Clearly, I wanted to push things as far as one could in terms of mediation, through digitization, sequencing, scripting, simultaneity of audio/visual information and effect, challenging the autonomy of works in a way that I thought was somehow commensurate with how art operates digitally, virtually, within the broader culture, amidst distraction. I didn't want to produce distraction, but I wanted to see how far things could go, in terms of velocity, attention, focus, and de-focus.

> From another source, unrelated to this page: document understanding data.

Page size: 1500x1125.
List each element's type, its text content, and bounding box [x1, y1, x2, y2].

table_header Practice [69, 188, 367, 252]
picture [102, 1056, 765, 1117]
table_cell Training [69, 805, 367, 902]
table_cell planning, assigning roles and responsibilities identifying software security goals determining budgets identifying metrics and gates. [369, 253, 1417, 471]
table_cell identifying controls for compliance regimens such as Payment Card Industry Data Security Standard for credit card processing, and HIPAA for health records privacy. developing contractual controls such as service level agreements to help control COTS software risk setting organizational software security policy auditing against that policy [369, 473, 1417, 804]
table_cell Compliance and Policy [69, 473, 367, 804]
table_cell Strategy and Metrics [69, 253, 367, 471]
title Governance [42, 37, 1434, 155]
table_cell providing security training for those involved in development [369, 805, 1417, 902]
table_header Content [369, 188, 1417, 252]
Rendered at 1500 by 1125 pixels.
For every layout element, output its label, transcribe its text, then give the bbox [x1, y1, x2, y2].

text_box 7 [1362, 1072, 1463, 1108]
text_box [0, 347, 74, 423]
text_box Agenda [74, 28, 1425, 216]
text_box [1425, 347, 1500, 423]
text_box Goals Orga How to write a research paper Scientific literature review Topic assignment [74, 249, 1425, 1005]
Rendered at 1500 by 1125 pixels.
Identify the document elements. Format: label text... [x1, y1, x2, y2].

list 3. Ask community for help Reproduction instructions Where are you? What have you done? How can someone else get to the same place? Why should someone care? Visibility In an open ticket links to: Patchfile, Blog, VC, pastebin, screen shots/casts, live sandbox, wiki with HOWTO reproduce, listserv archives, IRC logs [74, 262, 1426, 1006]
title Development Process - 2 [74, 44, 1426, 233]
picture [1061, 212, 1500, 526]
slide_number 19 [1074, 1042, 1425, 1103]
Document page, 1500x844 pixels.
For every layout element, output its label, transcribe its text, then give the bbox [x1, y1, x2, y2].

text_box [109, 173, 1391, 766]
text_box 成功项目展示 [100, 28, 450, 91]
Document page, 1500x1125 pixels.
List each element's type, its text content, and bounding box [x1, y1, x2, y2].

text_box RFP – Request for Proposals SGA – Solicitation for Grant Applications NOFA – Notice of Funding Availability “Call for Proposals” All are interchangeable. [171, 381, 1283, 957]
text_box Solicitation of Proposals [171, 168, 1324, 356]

Participating artists: Vito Acconci/Acconci Studio, Franz Ackermann, Francis Alÿs, Michael Ashkin, Jaime Ávila Ferrer, Dennis Balk, Matthew Barney, Judith Barry, Thomas Bayrle, Julie Becker, Douglas Blau, Monica Bonvicini, Daniel Bozhkov, Mark Bradford, Miguel Rio Branco, Troy Brauntuch, Candice Breitz, François Bucher, Sophie Calle, Eduardo Consuegra, Jordan Crandall, Teddy Cruz, Jonas Dahlberg, Stephen Dean, Anne Deleporte, Diller Scofidio, Sam Durant, Anna Gaskell, Douglas Gordon, gruppo A12, Fariba Hajamadi, Pablo Helguera, Noritoshi Hirakawa, Julian Hoeber, Emily Jacir, Christian Jankowski, Vincent Johnson, Mitchell Kane, Joachim Koester, Glenn Ligon, Dorit Margreiter, Fiorenza Menini, John Miller, Muntadas, Paul Myoda, Yoshua Okon, Catherine Opie, Lucy Orta, Hirsch Perlman, Raymond Pettibon, Richard Phillips, Richard Prince, Raqs Media Collective, Alexis Rockman, Julian Rosefeldt, Aura Rosenberg, Peter Rostovsky, Sam Samore, Paige Sarlin, Julia Scher, Gregor Schneider, Allan Sekula, Andres Serrano, Nedko Solakov, Doron Solomons, Wolfgang Staehle, Javier Téllez, Anton Vidokle, Eyal Weizman/Nadav Harel, James Welling, Wim Wenders, Judi Werthein, Charlie White, Måns Wrange, Jody Zellen, and Heimo Zobernig.
A graduate of the Whitney Independent Study Program, Joshua Decter is a New York-based writer, curator, theorist, educator and editor, whose writings have been extensively published over the past twenty-five years.
Decter founded the M.A. Art and Curatorial Practices in the Public Sphere program at USC in 2011. A collection of his writings, titled Art is a Problem, was recently published by JRP-Ringier. Last week this saw a launch in New York, with events in Los Angeles, London, Vienna, and Berlin forthcoming.